- Task directions -
Rewrite the part of the entries that opens with the very first line and closes with the line containing "state / province: South Carolina", swapping "collectors" for "collected by" and leaving everything else the same.

(Stored data)
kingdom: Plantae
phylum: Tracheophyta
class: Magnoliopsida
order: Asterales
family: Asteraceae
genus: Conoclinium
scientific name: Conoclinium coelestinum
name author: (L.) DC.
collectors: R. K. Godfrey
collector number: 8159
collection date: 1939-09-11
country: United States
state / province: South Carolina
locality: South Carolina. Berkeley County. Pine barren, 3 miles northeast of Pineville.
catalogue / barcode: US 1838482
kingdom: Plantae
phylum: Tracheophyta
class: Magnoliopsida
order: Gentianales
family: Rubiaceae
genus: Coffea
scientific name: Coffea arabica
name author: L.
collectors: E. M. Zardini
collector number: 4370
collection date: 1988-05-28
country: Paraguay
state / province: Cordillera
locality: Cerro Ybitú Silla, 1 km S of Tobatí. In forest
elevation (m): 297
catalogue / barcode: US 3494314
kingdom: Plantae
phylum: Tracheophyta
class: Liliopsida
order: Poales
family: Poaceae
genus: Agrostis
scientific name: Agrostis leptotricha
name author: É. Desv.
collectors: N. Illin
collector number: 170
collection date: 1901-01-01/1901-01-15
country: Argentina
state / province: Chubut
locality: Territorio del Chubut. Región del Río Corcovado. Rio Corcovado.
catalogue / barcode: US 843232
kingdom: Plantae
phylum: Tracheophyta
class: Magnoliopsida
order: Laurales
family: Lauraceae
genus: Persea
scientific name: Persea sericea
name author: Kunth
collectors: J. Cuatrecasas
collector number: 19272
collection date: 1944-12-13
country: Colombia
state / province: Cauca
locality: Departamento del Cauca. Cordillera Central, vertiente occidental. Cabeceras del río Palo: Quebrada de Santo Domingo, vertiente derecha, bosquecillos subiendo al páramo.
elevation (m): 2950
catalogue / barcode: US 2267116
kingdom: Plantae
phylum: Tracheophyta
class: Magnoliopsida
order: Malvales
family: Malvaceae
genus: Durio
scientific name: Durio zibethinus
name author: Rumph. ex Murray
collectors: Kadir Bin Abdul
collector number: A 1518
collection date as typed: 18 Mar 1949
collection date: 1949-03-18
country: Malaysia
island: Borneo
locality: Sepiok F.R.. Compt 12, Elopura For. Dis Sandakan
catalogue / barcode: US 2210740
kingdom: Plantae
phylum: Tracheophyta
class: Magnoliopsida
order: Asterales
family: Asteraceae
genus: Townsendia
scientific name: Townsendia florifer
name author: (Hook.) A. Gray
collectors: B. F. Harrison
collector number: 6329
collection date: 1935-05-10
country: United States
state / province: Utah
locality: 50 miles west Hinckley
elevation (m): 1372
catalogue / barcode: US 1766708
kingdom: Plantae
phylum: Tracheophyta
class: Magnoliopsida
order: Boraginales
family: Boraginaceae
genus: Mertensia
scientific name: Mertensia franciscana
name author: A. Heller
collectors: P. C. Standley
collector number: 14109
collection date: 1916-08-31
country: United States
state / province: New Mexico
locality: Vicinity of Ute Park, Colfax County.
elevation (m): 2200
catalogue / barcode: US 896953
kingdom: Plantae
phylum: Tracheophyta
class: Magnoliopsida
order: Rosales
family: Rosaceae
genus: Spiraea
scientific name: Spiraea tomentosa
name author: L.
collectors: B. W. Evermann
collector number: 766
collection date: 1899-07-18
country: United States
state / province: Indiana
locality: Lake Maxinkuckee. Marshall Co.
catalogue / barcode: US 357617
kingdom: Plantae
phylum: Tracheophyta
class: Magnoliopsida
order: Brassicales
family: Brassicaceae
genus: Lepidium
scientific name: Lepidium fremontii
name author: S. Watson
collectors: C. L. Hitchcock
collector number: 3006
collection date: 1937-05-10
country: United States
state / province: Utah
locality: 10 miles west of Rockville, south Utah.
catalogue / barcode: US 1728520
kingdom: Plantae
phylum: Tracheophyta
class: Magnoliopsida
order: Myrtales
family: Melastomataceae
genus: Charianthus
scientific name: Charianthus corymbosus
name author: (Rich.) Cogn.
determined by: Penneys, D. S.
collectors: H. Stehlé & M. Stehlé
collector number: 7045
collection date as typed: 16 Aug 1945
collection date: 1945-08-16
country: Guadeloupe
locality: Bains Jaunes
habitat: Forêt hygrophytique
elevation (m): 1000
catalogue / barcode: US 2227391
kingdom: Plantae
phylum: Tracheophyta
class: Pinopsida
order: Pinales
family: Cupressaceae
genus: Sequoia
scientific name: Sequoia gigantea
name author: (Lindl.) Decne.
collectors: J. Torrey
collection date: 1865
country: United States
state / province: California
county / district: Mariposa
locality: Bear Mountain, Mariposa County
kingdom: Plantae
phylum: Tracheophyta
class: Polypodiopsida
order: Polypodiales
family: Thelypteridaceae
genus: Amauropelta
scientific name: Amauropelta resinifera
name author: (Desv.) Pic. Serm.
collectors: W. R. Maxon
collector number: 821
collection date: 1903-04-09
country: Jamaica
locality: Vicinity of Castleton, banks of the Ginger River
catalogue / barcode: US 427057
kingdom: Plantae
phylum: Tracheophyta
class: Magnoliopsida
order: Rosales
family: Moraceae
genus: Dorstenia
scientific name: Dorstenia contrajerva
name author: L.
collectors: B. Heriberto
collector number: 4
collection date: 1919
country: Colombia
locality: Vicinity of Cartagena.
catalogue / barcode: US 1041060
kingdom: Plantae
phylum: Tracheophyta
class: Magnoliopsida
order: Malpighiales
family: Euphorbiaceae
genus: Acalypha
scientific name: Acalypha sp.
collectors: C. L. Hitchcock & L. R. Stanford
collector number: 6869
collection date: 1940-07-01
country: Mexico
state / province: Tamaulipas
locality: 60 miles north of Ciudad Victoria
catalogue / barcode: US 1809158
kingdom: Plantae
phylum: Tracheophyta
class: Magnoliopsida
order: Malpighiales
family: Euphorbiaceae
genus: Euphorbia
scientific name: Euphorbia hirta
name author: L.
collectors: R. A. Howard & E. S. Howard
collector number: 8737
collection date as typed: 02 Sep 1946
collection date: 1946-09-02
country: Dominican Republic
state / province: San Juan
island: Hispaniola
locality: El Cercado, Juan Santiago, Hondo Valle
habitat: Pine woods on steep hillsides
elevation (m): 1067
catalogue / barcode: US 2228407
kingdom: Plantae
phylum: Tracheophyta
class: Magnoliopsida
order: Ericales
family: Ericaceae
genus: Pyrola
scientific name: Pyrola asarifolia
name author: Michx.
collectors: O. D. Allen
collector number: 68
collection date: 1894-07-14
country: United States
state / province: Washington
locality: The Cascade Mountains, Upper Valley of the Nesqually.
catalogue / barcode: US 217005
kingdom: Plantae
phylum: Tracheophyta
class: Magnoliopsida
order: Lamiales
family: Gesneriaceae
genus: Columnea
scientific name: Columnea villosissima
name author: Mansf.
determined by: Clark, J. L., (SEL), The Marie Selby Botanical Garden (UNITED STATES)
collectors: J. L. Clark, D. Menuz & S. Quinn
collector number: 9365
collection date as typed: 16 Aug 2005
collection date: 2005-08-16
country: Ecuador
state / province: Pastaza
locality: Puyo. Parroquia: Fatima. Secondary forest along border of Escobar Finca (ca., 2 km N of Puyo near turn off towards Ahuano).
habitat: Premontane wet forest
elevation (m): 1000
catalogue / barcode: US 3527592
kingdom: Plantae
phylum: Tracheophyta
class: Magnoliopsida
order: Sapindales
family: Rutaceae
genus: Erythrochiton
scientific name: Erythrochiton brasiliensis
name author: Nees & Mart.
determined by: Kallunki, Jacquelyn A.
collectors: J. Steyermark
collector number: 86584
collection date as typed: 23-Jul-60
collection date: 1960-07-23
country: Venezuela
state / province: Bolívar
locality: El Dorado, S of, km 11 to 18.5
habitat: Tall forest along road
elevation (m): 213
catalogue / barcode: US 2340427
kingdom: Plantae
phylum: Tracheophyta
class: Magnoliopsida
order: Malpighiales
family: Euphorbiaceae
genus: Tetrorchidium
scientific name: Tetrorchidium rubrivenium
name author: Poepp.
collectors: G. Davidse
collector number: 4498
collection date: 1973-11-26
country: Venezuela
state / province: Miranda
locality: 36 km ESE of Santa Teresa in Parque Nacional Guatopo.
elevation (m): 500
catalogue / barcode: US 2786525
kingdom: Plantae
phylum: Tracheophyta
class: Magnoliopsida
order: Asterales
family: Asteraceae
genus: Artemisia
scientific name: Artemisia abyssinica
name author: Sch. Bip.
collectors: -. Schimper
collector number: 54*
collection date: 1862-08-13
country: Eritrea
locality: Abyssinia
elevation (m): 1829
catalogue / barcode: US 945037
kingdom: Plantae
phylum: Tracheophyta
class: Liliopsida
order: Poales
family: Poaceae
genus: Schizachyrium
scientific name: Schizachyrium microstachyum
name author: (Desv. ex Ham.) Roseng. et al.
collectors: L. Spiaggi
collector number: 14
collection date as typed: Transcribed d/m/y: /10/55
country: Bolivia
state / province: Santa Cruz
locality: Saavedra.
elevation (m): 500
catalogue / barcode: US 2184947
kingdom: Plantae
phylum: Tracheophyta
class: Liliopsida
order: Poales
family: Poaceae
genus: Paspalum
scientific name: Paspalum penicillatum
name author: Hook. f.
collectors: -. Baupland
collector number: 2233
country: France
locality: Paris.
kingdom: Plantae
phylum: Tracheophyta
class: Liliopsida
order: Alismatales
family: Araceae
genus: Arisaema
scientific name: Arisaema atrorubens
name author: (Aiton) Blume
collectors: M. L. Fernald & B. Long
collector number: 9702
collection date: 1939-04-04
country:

- Task output -
kingdom: Plantae
phylum: Tracheophyta
class: Magnoliopsida
order: Asterales
family: Asteraceae
genus: Conoclinium
scientific name: Conoclinium coelestinum
name author: (L.) DC.
collected by: R. K. Godfrey
collector number: 8159
collection date: 1939-09-11
country: United States
state / province: South Carolina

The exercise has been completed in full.